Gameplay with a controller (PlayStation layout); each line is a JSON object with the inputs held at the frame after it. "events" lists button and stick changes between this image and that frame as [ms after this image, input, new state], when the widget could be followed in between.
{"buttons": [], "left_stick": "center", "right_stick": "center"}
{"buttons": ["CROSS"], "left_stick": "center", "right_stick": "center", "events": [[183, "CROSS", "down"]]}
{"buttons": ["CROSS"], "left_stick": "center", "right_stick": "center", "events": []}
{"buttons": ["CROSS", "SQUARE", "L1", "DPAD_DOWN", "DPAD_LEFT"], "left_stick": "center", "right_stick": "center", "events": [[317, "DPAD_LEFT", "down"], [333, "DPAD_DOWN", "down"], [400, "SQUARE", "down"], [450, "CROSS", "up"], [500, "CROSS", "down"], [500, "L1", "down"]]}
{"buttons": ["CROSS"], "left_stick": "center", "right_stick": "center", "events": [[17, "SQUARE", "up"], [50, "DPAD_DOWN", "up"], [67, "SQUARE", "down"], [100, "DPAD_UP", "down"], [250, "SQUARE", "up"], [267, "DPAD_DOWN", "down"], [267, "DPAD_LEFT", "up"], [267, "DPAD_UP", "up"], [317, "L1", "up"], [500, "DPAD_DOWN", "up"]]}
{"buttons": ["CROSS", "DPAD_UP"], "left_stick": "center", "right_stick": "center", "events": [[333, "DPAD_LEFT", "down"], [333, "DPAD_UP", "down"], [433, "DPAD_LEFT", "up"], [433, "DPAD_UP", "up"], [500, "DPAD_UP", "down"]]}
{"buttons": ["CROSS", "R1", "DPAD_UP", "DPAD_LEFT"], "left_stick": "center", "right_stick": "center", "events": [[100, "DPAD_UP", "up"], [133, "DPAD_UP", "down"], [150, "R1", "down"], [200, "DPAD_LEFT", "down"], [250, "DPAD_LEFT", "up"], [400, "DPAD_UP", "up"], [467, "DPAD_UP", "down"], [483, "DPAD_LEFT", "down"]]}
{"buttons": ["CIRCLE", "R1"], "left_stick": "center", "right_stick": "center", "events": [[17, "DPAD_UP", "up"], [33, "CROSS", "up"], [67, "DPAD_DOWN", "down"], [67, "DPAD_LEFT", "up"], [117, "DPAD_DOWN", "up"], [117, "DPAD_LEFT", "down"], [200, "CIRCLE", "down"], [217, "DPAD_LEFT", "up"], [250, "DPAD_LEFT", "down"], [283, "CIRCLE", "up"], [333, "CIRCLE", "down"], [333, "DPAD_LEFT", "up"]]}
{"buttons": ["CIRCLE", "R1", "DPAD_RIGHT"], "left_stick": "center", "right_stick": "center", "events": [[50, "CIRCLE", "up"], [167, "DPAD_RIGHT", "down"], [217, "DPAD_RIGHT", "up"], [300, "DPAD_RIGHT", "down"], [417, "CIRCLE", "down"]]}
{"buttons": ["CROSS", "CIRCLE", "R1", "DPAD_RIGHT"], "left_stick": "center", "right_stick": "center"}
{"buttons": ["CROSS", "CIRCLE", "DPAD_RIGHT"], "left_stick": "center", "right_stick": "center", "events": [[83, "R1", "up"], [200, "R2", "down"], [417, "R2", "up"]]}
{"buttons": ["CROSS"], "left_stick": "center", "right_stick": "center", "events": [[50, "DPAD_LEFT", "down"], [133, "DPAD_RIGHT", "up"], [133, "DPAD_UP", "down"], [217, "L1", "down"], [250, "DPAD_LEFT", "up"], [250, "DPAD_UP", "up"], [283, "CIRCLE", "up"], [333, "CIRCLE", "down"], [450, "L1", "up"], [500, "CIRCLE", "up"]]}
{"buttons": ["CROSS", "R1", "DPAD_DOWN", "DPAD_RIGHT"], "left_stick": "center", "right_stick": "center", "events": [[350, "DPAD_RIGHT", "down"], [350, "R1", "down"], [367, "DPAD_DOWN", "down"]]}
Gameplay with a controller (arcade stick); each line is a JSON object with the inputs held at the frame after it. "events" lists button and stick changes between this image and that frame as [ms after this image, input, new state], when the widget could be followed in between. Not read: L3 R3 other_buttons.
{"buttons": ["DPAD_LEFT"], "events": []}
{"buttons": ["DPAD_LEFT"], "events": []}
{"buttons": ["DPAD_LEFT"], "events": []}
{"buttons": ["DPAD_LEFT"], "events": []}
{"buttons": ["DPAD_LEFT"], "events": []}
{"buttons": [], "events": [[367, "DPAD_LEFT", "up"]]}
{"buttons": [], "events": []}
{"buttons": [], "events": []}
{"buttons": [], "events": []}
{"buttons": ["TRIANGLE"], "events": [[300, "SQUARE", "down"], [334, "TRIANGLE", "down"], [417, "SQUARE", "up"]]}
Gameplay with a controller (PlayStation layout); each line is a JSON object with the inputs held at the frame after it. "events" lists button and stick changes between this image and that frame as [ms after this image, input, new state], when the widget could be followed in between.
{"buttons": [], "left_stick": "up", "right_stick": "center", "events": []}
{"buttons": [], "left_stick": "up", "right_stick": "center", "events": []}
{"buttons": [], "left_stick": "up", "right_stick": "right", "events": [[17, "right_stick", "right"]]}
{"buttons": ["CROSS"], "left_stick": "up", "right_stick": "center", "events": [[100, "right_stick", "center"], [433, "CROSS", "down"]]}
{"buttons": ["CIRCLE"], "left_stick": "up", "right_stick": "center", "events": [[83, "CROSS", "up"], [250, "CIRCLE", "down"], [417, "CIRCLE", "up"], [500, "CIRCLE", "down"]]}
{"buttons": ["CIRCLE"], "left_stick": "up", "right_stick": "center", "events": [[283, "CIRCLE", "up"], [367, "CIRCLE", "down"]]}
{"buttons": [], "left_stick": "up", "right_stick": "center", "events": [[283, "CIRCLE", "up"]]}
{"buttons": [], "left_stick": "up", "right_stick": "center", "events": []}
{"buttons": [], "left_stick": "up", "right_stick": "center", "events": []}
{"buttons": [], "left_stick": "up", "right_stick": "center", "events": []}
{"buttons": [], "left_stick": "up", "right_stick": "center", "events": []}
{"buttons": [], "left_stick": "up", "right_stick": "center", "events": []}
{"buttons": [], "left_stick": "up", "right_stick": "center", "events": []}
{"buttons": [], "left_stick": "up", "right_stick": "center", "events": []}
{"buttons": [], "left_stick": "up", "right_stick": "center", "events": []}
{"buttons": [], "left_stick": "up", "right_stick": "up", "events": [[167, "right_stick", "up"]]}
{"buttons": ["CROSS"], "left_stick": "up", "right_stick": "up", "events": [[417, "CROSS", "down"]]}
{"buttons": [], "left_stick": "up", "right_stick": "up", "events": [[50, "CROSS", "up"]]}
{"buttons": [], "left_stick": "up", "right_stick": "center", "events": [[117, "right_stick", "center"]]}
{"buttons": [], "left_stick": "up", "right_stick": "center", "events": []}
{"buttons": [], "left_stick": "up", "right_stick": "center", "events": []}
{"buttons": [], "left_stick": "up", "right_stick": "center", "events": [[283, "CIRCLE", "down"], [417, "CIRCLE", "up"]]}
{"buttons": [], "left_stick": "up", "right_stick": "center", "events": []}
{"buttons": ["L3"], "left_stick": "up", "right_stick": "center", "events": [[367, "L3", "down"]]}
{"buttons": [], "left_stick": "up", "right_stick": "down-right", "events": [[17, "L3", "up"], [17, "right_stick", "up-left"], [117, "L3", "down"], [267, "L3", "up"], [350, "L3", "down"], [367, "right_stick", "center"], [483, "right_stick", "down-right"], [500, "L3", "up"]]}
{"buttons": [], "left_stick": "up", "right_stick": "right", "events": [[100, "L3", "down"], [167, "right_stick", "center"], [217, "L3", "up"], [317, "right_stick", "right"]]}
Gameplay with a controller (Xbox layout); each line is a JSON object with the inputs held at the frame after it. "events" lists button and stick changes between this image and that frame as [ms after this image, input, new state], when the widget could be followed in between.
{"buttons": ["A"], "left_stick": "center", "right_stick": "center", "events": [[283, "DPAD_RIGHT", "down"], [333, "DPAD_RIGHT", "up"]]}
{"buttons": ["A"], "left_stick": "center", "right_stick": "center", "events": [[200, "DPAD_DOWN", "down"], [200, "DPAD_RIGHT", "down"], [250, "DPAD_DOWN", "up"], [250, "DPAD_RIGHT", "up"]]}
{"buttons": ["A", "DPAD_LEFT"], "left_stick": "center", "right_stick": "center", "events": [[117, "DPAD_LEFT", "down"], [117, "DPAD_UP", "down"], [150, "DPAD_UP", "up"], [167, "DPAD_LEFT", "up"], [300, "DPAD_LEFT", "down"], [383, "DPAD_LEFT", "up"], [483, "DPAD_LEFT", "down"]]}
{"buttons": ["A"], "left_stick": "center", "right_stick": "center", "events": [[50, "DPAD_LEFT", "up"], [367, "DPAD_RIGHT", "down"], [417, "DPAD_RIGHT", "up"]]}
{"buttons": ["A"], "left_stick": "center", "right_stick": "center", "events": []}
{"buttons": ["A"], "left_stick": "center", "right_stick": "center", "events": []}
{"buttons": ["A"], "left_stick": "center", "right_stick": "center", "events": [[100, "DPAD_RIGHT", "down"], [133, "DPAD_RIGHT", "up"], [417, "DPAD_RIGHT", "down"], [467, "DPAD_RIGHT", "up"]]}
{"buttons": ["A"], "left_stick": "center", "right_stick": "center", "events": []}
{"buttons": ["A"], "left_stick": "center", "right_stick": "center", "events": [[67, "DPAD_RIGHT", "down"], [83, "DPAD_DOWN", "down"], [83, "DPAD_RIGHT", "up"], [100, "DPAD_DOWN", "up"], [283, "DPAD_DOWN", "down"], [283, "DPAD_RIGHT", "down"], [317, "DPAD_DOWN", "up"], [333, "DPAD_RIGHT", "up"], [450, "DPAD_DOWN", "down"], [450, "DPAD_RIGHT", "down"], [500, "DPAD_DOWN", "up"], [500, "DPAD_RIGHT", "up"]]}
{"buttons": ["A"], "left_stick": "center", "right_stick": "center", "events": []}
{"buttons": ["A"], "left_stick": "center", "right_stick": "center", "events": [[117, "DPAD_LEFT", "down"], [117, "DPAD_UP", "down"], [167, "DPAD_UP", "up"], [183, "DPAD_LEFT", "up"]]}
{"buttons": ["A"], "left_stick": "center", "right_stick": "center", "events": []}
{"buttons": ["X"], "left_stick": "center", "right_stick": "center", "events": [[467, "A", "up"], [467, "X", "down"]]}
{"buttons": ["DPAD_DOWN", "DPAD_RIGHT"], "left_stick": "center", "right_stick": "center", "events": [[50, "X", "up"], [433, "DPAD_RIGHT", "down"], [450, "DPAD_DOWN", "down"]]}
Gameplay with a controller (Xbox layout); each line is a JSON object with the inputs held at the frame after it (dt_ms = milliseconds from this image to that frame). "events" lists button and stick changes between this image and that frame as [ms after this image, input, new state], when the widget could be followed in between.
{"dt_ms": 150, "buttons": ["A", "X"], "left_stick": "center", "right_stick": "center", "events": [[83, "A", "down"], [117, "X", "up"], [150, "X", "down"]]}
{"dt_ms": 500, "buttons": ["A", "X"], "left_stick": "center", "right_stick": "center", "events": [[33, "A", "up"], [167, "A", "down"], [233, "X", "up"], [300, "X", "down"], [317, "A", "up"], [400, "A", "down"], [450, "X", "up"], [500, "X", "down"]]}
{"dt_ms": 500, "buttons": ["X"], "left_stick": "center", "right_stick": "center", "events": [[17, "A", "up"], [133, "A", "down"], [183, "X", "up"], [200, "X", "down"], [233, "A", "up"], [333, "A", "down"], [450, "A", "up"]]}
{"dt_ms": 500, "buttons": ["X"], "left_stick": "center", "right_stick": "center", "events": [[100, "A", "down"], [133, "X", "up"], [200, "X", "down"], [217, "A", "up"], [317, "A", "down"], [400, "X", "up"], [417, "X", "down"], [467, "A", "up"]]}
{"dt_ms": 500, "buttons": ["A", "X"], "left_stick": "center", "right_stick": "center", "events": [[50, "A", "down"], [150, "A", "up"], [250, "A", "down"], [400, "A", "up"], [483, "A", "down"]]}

┄┄┄┄┄┄

Would you please show every line of the material above that includes the string "Xbox"?

Gameplay with a controller (Xbox layout); each line is a JSON object with the inputs held at the frame after it. "events" lists button and stick changes between this image and that frame as [ms after this image, input, new state], when the widget could be followed in between.
Gameplay with a controller (Xbox layout); each line is a JSON object with the inputs held at the frame after it (dt_ms = milliseconds from this image to that frame). "events" lists button and stick changes between this image and that frame as [ms after this image, input, new state], when the widget could be followed in between.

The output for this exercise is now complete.